Ilustración de G. Torices. Colección particular. |
Hemos
visto esta tarde, atrevámonos a decirlo, un gran clásico, que nos remite a un
cine con mayúsculas, el de que aquellos grandes directores y actores como Errol
Flynn, Gary Cooper, John Wayne, Charles Boyer, Charles Laughton, Robert
Mirchum, James Stewart, Joseph Cotten, Alec Guiness, George Sanders, Ava
Gardner, Anne Baxter, Olivia de Haviland, Joanne Fontaine, Bette Davis, Lauren
Bacall, y un larguísimo etcétera que incluye por supuesto a Neville y Conchita
Montes, a Saura o Erice, a Jean-Pierre Melville, a un cierto Tavernier, a Jean
Gabin, Jean Rochefort, Philippe Noiret, a Totó, Vittorio de Sica, Gassman,
Monicelli, Rossellini y de nuevo un larguísimo etcétera. Una época del cine que
probablemente ya no volverá. A su lado, las series, tan en boga hoy, con sus
infinitas temporadas, son un triste sucedáneo, representan una cierta miseria
moral y estética, un símbolo de la regresión colectiva en la que, en tantísimos
aspectos, nuestra sociedad está inmersa. Se ha hecho costumbre vivir en la
mediocridad, tragando lo primero que nos sirvan. Se supone natural vivir
instalados en un escalón más bajo que el anterior y, al poco tiempo, tras un
nuevo retroceso y el descenso de un par de peldaños más, nos acostumbramos de
nuevo, sin sentirlo apenas, a la nueva recaída. Sin memoria apenas de lo
anterior. Como si vivir inmersos en un fango que poco a poco nos va tragando
fuera lo natural. Digo fango y no arenas movedizas. Porque el que se ve
atrapado repentinamente en unas arenas movedizas, muere al debatirse por
intentar salir de ellas. Cada movimiento de resistencia le hunde un poco más.
Pero al menos se resiste, muere peleando. Mientras que hoy, el fango nos traga
ante el contento y la pasividad general. Y no me refiero a la política, que no
es más que lo más aparente de algo mucho más profundo. Como si la casa entera
estuviera derrumbándose ante la indiferencia general. Si fuéramos conscientes
de lo que sucede, al menos trataríamos de refugiarnos en el último salón, para
tomar un último café con el mejor juego de porcelana y la mejor cubertería,
mientras la maleza termina de invadir, en un avance silencioso e inexorable, el
resto de la casa convertida en escombros. Pero ni siquiera queda ese reflejo.
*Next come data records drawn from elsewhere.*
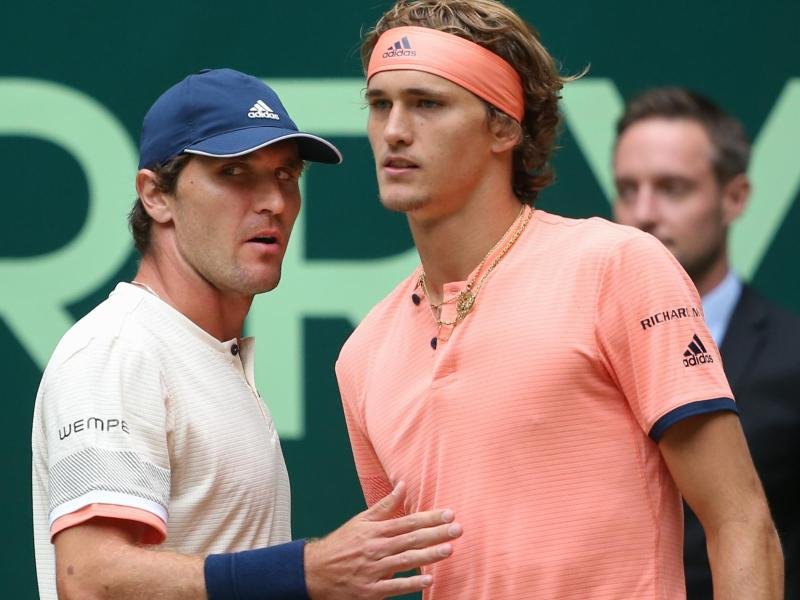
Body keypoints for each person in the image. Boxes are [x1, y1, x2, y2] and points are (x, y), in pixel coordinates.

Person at [334, 1, 784, 598]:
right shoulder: (361, 355)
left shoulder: (619, 265)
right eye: (379, 104)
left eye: (428, 103)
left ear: (504, 127)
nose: (393, 129)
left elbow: (741, 522)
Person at [31, 68, 463, 600]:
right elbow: (89, 579)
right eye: (235, 173)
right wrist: (305, 572)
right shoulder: (118, 350)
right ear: (156, 196)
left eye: (286, 176)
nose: (274, 203)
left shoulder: (203, 353)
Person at [613, 86, 800, 599]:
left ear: (735, 197)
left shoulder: (794, 358)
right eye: (628, 189)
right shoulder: (569, 353)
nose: (644, 212)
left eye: (672, 188)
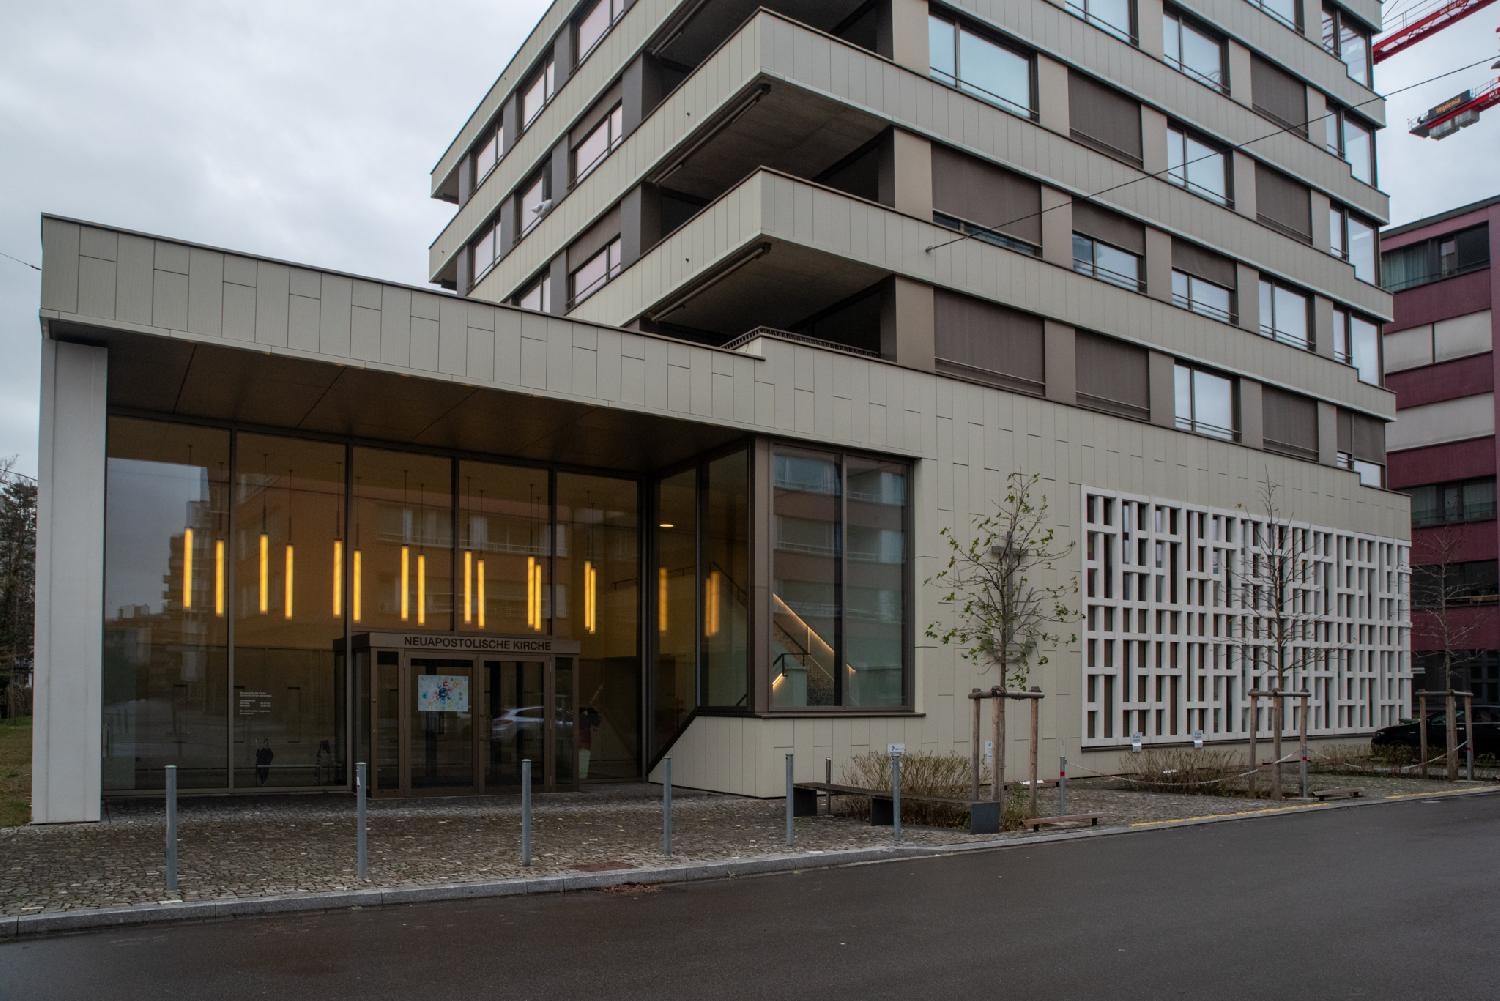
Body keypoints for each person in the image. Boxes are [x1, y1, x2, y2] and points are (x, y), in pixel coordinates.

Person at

Vivimos como si la casa siguiera entera, pero dónde antes colgaban los
bodegones familiares, algunos pintados por los propios abuelos, hoy se admiran
con contento los cromos impresos en un gran almacén que los han sustituido, los
libros viejos se llevan al contenedor de papel, porque no caben, es que no
tengo tiempo, sabes, y del pasado se hace, no una gran almoneda a la que nadie
acudiría, sino sonriente y satisfecha tabula rasa, mientras se reenvían
estupideces por el teléfono móvil, se calculan calorías y se prepara la
siguiente maratón.
El Gran
Bergamota se detuvo, cerrando la carpetilla en la que había traído las notas
para la charla. Se hizo un gran silencio. Luego empezó a subir el murmullo
habitual y se oyeron las primeras protestas. ¿Pero esto no era un cine club?
¡La película no la ha comentado, vaya robo! ¡Pues yo sigo setenta series a la
vez y no veo que tienen de malo, a mí me gustan! ¡Este tío es un cenizo!
Doroteo, por lo bajini le susurró a Tato un ¡ya estamos como siempre! -
resignado. Voló el primer objeto mientras se oía el crujir de la primera butaca
desgajada a tirones del suelo. ¡Payasos! – gritaba Bergamota mientras Tato y Doroteo
le arrastraban hacia la puerta de atrás dónde les esperaba el coche con el
motor encendido. Los murmullos ya eran un griterío feroz -¡nadie se ríe de
nosotros!- cuando el coche arrancó a escape para perderse por la pequeña
carretera comarcal. ¡Ni una más, ni una conferencia más Alcides! - reñía
Doroteo al que habían manchado la chaqueta de tweed con una hortaliza podrida-
te desahogas en casa y todos tan contentos.